For practical applications, the concentration of feedstock in the reaction mixture should be as concentrated as possible. However, 5-HMF yield and selectivity

normally decrease with increasing initial carbohydrate concentration since the formed 5-HMF can combine with monosaccharides, and cross-polymerize to form humins [25]. In aqueous systems including aqueous mixture systems, losses due to humin formation can be as high as 35 % for 18 wt% fructose solution, although this value decreases to 20 % for 4.5 wt% fructose solutions [25]. It was reported that in aqueous mixtures, the formation of humins for fructose conversions in ionic liquids can be largely inhibited [20, 45, 65]. Qi et al. [20] examined the effect of initial fructose concentration on fructose conversion and 5-HMF selectiv­ity in [BMIM][Cl]. When the fructose/[BMIM][Cl] weight ratio was increased from

0. 01 to 0.05, the 5-HMF selectivity changed slightly from 86 to 85.2 %. As the fructose/[BMIM][Cl] weight ratio was increased from 0.05 to 0.1, the 5-HMF selectivity decreased by about 5 %. Additional increases in the fructose/[BMIM] [Cl] weight ratio did not lead to significant lowering of the 5-HMF selectivity, which is similar to the trends noted by Yong et al. for the conversion of fructose in [BMIM][Cl] with NHC/CrCl2 (NHC=N-heterocyclic carbene) complexes as cata­lysts [45]. Xie et al. [65] studied the dehydration of fructose in [BMIM] [Cl] catalyzed by lignosulfonic acid, and the 5-HMF yields of 92.7, 88.0, 84.1, and 73 % were obtained when 5, 10, 25, and 50 wt% of fructose were used, respectively.
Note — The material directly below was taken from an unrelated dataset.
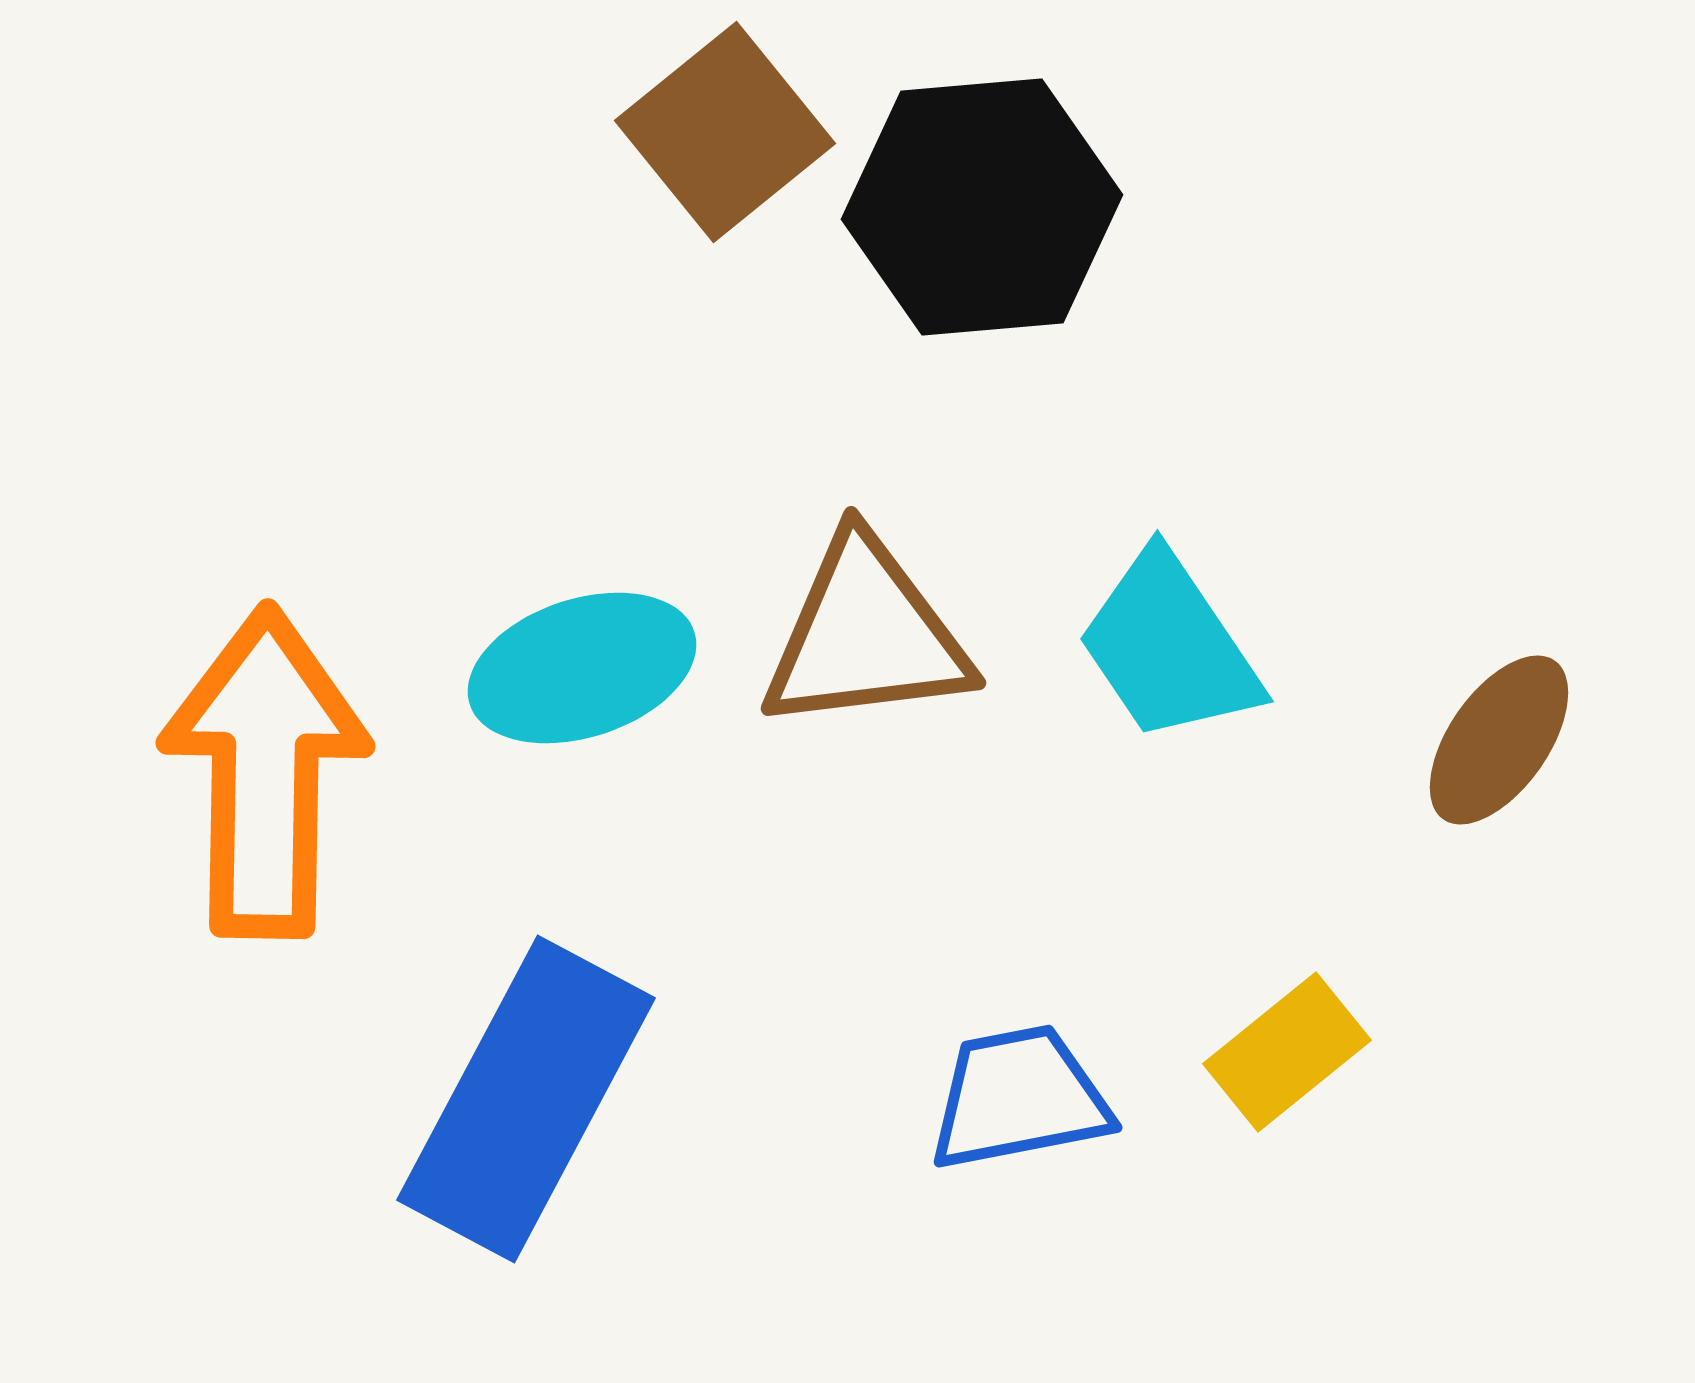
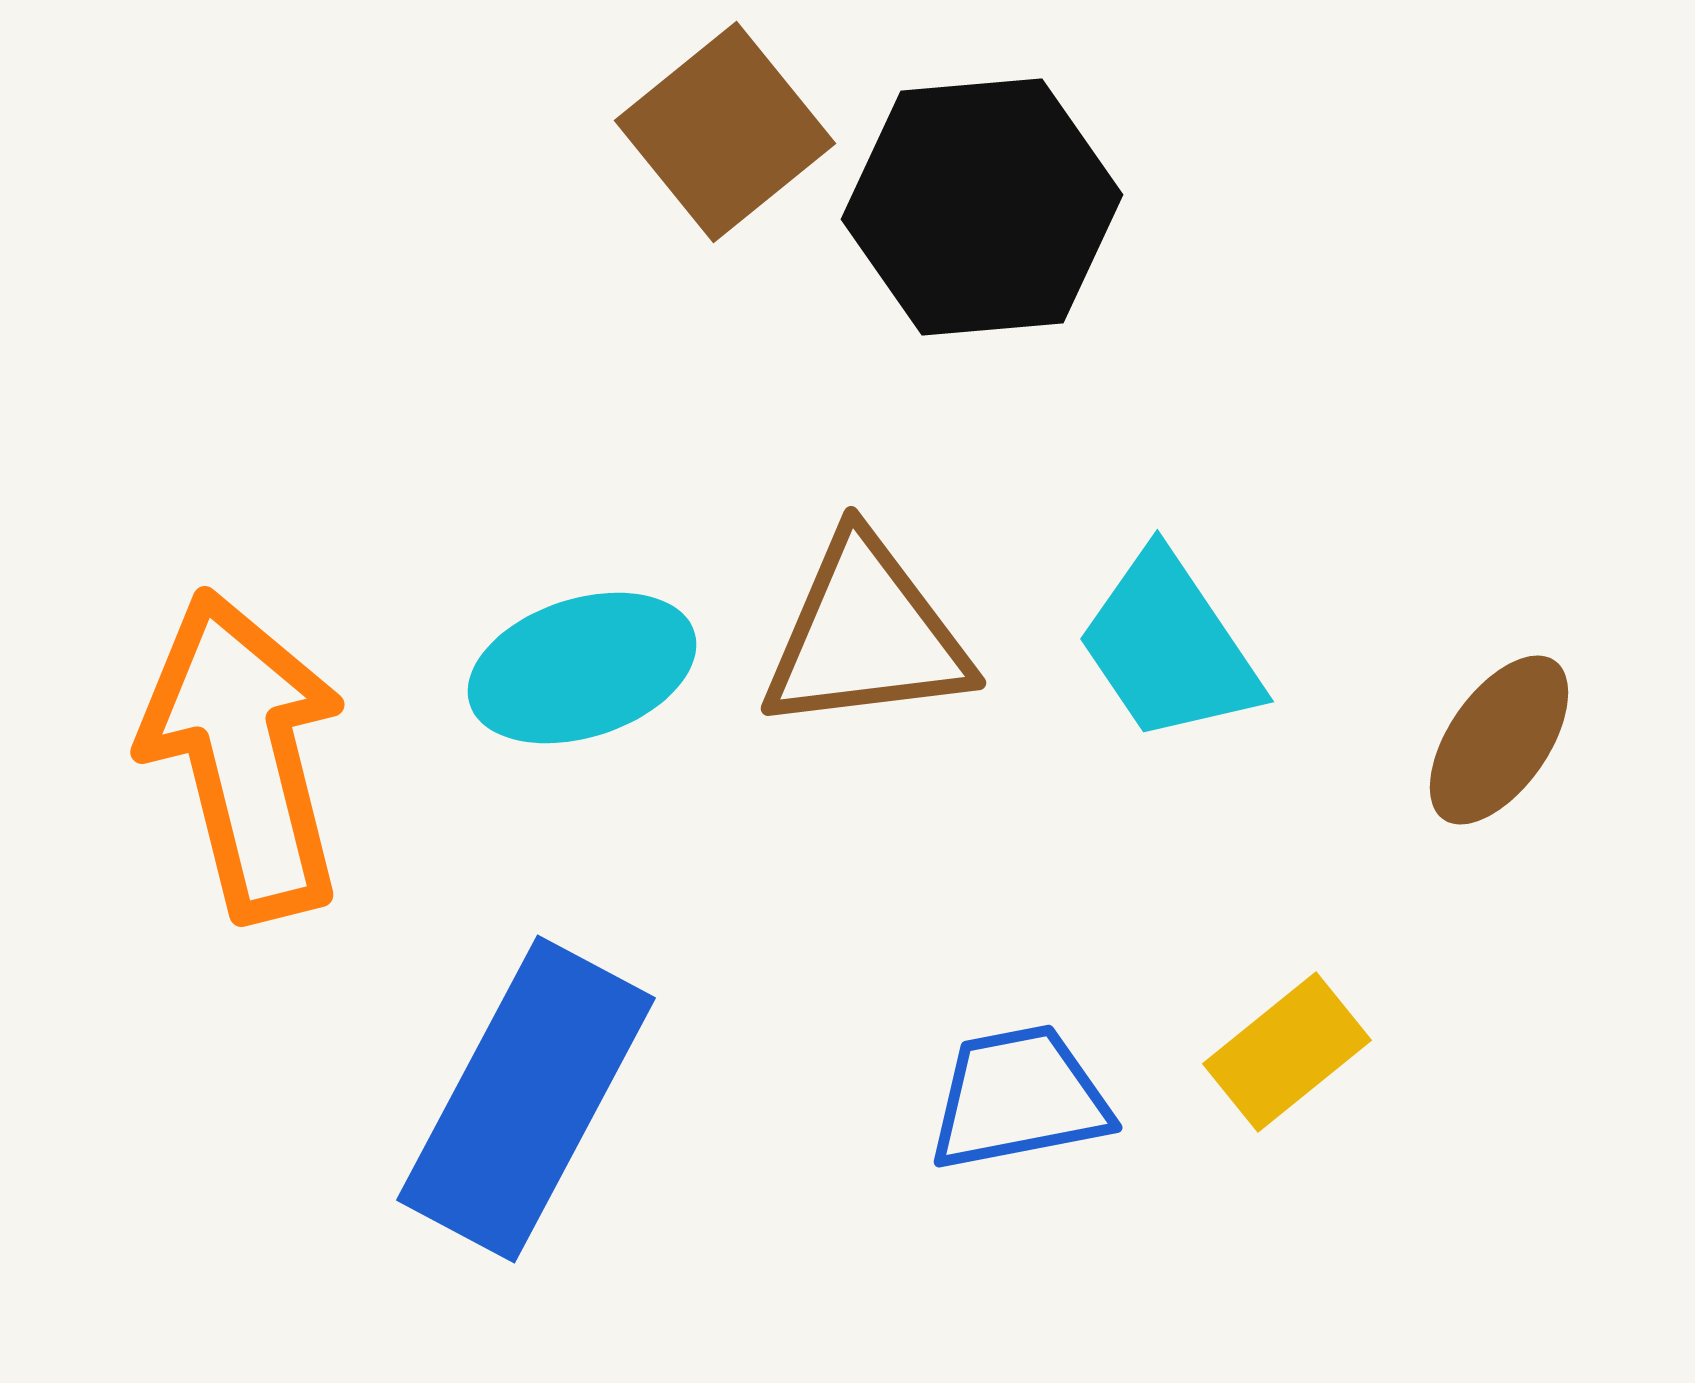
orange arrow: moved 21 px left, 17 px up; rotated 15 degrees counterclockwise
Increasing amounts of humins (0.007, 0.019, and 0.046 g) was observed for the increasing fructose concentrations, supporting the hypothesis that high concentrations of sugars and 5-HMF in ILs promote degradation and polymerization of 5-HMF.

Liu et al. [38] presented a promising choline chloride/CO2 (ChCl/CO2) system that could tolerate high fructose concentration with stable 5-HMF yield. The research group showed that as high as 100 wt% of fructose could be dehydrated into 5-HMF in ChCl/CO2 system without substantial loss of yield (66 %) (Fig. 9.7).

This process provides a practical and eco-efficient synthesis method for 5-HMF. The authors ascribed the surprising tolerance of the ChCl/CO2 system to a high content of fructose to a change of the physico-chemical properties of the ChCl/ fructose mixture. Even in the presence of water, ChCl is capable of forming various deep eutectic solvents (DESs) with many hydrogen-bond donors such as polyols, urea, or carboxylic acid. After fructose is dehydrated into 5-HMF, ChCl and 5-HMF tend to form a new DES, which stabilizes the 5-HMF allowing its reactivity to be drastically reduced thus inhibiting its decomposition.